*EXERCISE GOAL*. Reproduce the section of the listing that begins at the line containing "left hip: (156, 362)" and finishes at the line containing "right ear: (141, 284)". Include both end lines and nothing beyond them.

═══ TASK INPUTS

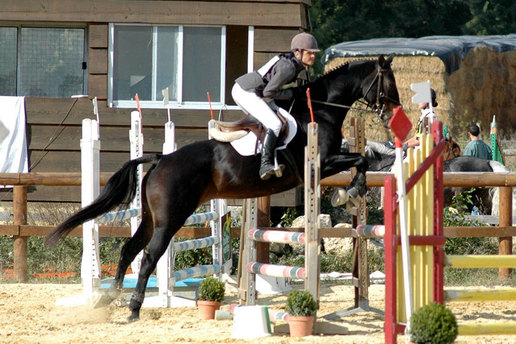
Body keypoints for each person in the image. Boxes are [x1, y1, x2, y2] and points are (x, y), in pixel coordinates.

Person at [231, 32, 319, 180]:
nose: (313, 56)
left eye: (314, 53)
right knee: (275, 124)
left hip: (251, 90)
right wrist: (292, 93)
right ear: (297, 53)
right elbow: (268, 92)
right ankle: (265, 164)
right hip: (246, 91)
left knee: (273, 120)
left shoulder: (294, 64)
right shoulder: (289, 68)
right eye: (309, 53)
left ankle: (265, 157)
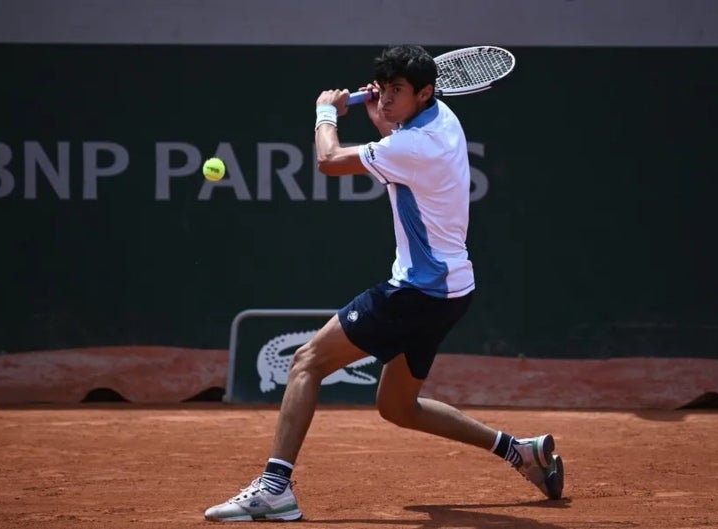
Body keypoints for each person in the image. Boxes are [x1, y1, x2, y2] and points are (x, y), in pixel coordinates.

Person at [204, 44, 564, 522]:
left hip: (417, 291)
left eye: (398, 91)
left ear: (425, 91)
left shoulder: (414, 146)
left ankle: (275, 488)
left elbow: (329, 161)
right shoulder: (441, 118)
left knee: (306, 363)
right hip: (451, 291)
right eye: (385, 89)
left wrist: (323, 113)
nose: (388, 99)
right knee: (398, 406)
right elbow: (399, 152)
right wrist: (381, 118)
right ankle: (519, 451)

══════
═══ TASK INPUTS

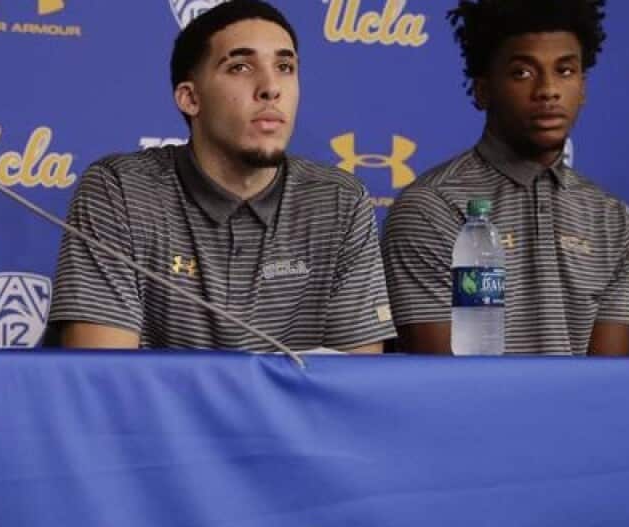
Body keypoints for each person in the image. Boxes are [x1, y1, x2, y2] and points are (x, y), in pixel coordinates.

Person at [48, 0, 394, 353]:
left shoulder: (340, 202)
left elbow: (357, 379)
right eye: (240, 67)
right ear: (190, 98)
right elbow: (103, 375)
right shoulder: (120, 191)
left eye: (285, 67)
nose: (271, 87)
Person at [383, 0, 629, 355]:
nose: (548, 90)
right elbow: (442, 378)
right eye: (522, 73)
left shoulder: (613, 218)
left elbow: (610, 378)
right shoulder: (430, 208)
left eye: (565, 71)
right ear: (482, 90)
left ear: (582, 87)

══════
═══ TASK INPUTS

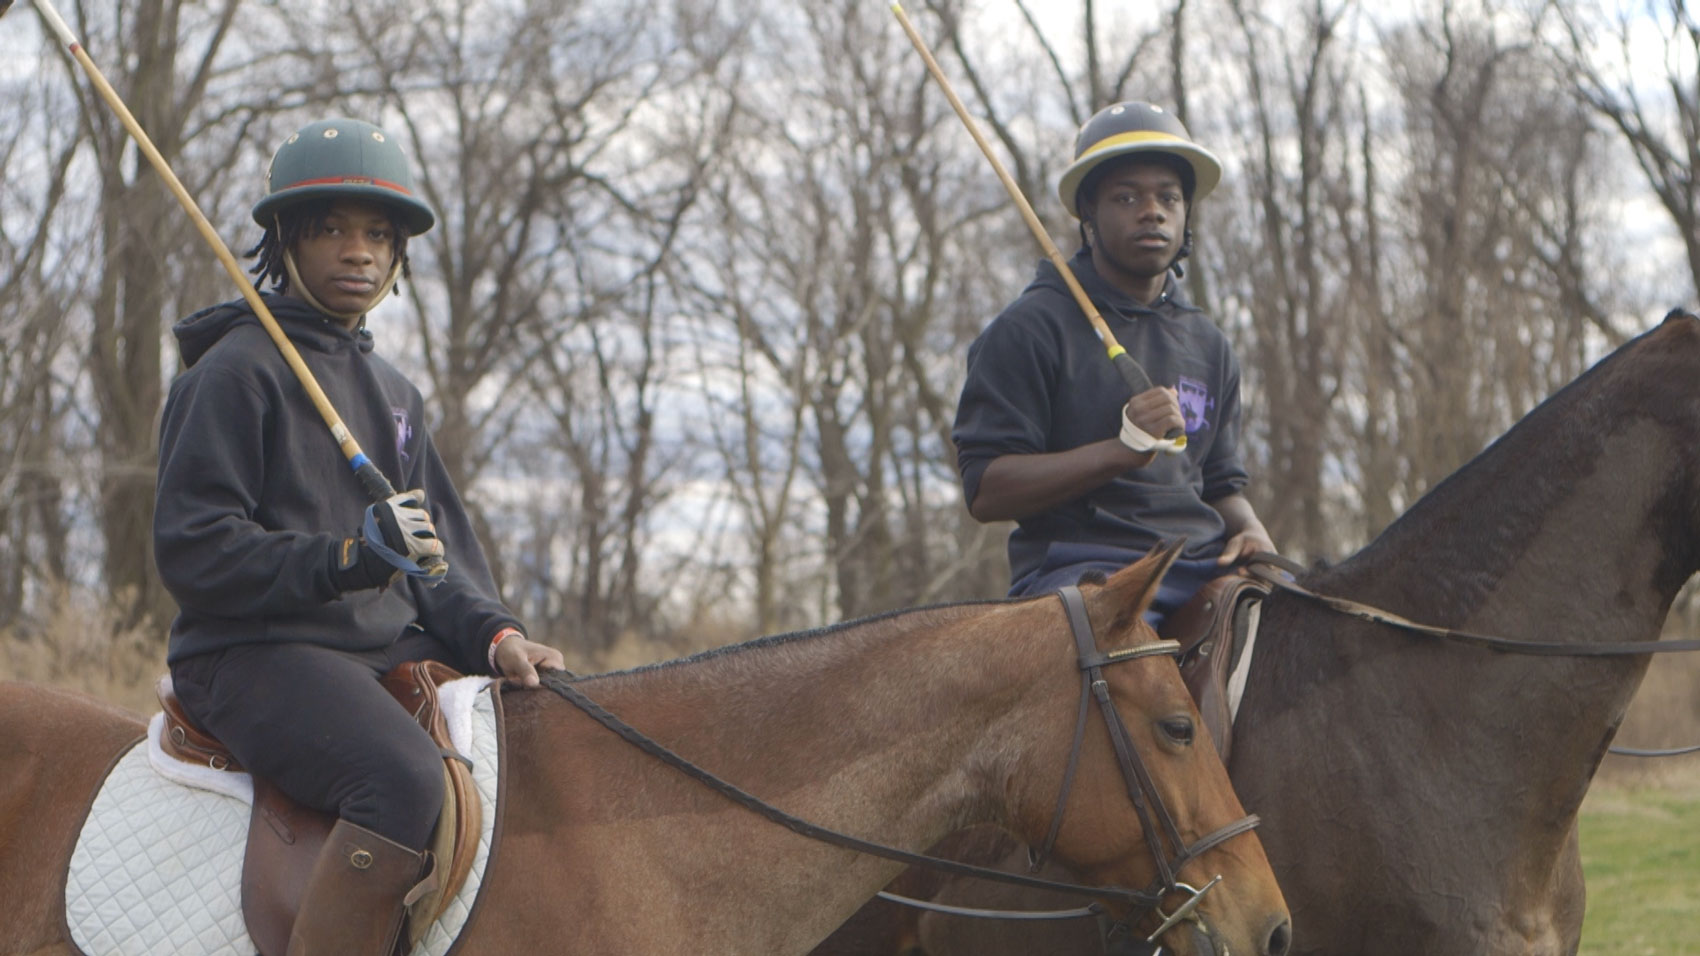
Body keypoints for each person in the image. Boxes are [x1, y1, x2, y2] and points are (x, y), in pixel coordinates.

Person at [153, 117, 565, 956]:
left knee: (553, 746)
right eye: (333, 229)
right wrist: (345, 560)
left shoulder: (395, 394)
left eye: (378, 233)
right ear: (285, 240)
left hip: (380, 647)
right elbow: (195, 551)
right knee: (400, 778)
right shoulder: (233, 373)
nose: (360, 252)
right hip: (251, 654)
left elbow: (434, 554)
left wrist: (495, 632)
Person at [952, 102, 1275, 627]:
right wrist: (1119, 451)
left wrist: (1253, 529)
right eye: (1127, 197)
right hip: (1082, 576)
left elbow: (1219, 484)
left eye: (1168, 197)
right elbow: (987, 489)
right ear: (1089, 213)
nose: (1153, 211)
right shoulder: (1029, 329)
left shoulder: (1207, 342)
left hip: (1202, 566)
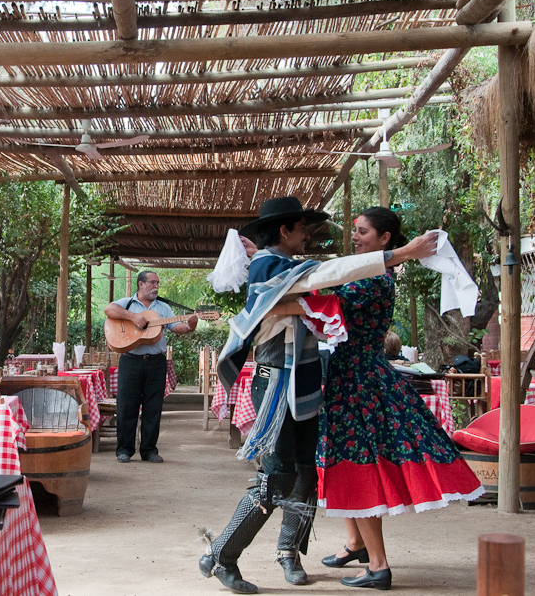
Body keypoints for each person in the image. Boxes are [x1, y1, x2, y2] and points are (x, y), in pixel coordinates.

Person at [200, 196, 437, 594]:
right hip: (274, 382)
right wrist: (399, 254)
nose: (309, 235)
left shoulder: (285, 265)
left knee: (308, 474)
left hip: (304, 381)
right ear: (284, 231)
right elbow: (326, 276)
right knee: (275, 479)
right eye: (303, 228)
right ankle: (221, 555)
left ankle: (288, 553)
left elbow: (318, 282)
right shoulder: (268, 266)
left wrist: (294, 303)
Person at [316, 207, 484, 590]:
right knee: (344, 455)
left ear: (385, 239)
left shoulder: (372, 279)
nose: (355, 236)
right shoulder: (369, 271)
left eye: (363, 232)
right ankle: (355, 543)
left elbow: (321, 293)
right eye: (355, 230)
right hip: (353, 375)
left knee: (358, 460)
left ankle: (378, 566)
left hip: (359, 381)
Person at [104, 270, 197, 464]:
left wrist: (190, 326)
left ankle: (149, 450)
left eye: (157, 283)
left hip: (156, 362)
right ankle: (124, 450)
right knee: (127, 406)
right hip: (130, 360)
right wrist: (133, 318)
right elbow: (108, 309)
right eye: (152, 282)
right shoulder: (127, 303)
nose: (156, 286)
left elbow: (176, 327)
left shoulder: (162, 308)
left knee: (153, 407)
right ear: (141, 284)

══════

*WRITTEN RESPONSE*.
left hip: (156, 362)
right ankle: (124, 450)
right knee: (127, 406)
right hip: (130, 360)
right wrist: (133, 318)
right elbow: (108, 309)
right eye: (152, 282)
right shoulder: (127, 303)
nose: (156, 286)
left elbow: (176, 327)
left shoulder: (162, 308)
left knee: (153, 407)
right ear: (141, 284)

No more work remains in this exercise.